▸ WHAT THIS TASK INVOLVES
This task calls for copying each line below that contains "obtain".

▸ MATERIAL PROVIDED
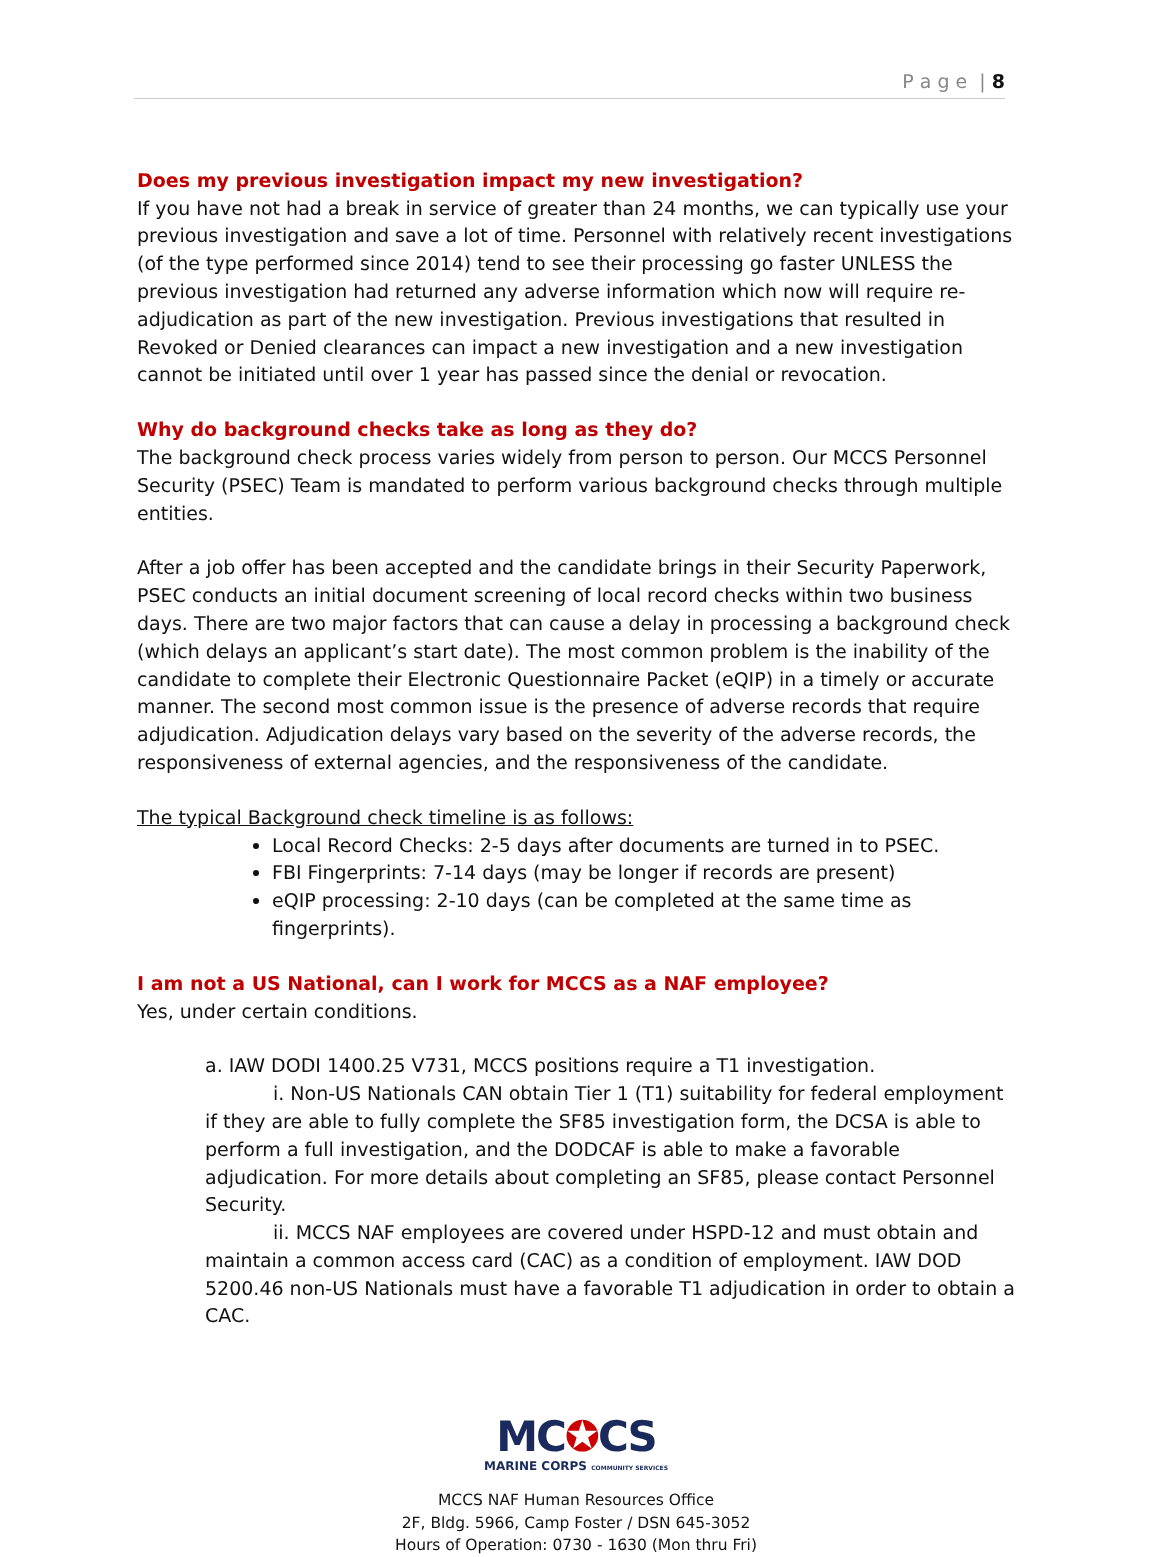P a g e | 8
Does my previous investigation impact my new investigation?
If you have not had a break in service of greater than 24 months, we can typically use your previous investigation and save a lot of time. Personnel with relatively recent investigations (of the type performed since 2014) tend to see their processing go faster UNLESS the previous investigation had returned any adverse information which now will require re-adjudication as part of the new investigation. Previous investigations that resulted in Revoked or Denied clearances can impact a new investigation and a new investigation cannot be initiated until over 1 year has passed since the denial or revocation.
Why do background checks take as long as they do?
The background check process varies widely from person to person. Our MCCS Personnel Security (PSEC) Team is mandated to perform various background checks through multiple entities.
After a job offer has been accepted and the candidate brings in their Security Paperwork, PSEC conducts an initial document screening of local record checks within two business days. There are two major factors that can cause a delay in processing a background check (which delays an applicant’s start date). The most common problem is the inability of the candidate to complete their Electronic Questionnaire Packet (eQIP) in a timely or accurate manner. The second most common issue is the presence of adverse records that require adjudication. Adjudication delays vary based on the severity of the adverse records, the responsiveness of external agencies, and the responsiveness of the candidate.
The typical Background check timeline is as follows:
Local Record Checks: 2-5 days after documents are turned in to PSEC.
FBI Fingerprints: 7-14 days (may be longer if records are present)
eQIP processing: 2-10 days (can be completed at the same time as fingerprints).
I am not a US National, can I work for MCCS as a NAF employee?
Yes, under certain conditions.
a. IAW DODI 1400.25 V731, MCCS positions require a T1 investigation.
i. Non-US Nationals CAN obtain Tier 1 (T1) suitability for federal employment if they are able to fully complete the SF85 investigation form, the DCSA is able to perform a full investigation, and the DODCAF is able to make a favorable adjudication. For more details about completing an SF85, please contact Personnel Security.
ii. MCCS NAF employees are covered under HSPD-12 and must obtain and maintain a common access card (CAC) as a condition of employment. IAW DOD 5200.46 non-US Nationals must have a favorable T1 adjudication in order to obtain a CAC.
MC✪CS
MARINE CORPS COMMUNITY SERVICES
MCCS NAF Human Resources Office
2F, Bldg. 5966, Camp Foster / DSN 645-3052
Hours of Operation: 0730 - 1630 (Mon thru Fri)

▸ OUTPUT BELOW
i. Non-US Nationals CAN obtain Tier 1 (T1) suitability for federal employment if they are able to fully complete the SF85 investigation form, the DCSA is able to perform a full investigation, and the DODCAF is able to make a favorable adjudication. For more details about completing an SF85, please contact Personnel Security.
ii. MCCS NAF employees are covered under HSPD-12 and must obtain and maintain a common access card (CAC) as a condition of employment. IAW DOD 5200.46 non-US Nationals must have a favorable T1 adjudication in order to obtain a CAC.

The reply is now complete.